Supplied passage =
######

Waiomū had a population of 360 in the 2023 New Zealand census, an increase of 6 people (1.7%) since the 2018 census, and an increase of 21 people (6.2%) since the 2013 census. There were 174 males, 186 females and 3 people of other genders in 135 dwellings. 3.3% of people identified as LGBTIQ+. The median age was 59.7 years (compared with 38.1 years nationally). There were 36 people (10.0%) aged under 15 years, 30 (8.3%) aged 15 to 29, 162 (45.0%) aged 30 to 64, and 132 (36.7%) aged 65 or older.

People could identify as more than one ethnicity. The results were 80.0% European (Pākehā); 28.3% Māori; 1.7% Pasifika; 0.8% Asian; 0.8% Middle Eastern, Latin American and African New Zealanders (MELAA); and 6.7% other, which includes people giving their ethnicity as "New Zealander". English was spoken by 100.0%, Māori language by 5.8%, and other languages by 5.0%. No language could be spoken by 0.8% (e.g. too young to talk). New Zealand Sign Language was known by 0.8%. The percentage of people born overseas was 10.0, compared with 28.8% nationally.

Religious affiliations were 30.8% Christian, 2.5% Māori religious beliefs, 0.8% Buddhist, 1.7% New Age, and 1.7% other religions. People who answered that they had no religion were 55.8%, and 8.3% of people did not answer the census question.

Of those at least 15 years old, 51 (15.7%) people had a bachelor's or higher degree, 189 (58.3%) had a post-high school certificate or diploma, and 84 (25.9%) people exclusively held high school qualifications. The median income was $30,800, compared with $41,500 nationally. 24 people (7.4%) earned over $100,000 compared to 12.1% nationally. The employment status of those at least 15 was that 120 (37.0%) people were employed full-time, 48 (14.8%) were part-time, and 6 (1.9%) were unemployed.

######

Input data =

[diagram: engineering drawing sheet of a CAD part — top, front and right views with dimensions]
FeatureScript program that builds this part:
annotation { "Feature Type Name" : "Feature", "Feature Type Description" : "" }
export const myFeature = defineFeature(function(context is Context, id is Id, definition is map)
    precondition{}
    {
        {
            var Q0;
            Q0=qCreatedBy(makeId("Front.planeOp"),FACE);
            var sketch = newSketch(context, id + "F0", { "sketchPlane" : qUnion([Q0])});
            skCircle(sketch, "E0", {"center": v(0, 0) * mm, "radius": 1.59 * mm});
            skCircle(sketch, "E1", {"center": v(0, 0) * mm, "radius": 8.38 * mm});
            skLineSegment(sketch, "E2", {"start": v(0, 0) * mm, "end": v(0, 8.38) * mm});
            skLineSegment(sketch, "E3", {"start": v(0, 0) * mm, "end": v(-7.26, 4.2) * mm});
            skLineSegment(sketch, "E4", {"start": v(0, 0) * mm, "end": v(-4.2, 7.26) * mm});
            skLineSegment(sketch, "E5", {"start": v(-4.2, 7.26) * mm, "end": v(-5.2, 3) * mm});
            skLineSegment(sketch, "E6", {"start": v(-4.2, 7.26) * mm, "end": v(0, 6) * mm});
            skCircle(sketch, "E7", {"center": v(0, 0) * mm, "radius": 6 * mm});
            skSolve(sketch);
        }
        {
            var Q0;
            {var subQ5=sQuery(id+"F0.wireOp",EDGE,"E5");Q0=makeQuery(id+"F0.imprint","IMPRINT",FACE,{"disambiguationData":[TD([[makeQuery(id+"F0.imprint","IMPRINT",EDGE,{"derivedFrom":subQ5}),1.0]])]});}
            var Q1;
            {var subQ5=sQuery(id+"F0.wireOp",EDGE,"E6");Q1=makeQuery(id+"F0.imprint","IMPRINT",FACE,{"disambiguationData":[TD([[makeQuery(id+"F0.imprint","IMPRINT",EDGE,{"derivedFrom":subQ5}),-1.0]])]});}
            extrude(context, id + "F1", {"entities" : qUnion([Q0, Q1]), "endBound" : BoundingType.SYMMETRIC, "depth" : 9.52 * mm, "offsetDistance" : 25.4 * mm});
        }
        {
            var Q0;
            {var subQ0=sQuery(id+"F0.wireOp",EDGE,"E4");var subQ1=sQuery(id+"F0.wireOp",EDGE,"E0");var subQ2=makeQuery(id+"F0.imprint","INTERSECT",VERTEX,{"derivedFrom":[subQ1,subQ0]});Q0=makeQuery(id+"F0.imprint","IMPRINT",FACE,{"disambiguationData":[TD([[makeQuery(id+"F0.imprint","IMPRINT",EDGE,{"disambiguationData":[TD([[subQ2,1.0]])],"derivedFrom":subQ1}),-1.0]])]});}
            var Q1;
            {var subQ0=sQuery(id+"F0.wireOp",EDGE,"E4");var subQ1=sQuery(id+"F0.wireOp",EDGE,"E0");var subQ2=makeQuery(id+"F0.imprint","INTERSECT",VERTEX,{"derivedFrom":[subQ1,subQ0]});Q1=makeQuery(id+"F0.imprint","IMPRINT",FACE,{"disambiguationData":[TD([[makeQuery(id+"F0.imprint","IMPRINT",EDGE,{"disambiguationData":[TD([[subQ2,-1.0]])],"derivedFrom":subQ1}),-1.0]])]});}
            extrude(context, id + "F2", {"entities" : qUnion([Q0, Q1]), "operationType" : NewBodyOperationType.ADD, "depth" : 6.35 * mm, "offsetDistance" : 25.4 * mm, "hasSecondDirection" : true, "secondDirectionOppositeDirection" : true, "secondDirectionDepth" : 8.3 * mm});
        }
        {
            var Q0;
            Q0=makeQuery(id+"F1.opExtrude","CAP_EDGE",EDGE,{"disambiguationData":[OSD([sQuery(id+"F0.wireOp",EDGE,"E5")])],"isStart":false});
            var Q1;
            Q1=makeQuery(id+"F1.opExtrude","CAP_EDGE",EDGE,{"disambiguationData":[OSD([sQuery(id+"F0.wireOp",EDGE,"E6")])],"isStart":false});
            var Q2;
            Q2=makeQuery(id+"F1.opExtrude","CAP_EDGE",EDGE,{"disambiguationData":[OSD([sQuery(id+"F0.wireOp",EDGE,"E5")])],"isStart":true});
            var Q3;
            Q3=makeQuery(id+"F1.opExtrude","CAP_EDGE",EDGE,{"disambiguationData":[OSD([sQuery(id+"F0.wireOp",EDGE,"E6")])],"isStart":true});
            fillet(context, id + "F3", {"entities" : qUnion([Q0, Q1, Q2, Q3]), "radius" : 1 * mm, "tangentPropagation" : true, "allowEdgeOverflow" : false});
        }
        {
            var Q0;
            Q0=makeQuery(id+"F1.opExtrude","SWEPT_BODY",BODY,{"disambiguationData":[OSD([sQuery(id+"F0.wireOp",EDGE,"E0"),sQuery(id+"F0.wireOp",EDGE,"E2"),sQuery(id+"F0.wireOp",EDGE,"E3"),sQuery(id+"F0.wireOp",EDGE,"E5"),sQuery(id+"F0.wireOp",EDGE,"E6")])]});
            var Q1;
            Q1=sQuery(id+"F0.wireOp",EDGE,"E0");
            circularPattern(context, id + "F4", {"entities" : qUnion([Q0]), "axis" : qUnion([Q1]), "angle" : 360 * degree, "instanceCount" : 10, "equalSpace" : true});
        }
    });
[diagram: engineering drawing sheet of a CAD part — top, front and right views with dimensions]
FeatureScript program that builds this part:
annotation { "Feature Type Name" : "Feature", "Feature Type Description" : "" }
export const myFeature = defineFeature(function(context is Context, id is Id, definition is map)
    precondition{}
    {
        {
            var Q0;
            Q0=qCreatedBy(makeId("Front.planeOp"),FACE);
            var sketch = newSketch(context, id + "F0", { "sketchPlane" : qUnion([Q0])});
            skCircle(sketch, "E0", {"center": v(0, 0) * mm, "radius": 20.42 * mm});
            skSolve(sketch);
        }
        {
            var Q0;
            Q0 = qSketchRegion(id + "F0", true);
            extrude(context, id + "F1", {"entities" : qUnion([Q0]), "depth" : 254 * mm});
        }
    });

######

Brief =
Duplicate the Waiomū census text between "Waiomū had a" and "65 or older.", inclusive.

The answer =
Waiomū had a population of 360 in the 2023 New Zealand census, an increase of 6 people (1.7%) since the 2018 census, and an increase of 21 people (6.2%) since the 2013 census. There were 174 males, 186 females and 3 people of other genders in 135 dwellings. 3.3% of people identified as LGBTIQ+. The median age was 59.7 years (compared with 38.1 years nationally). There were 36 people (10.0%) aged under 15 years, 30 (8.3%) aged 15 to 29, 162 (45.0%) aged 30 to 64, and 132 (36.7%) aged 65 or older.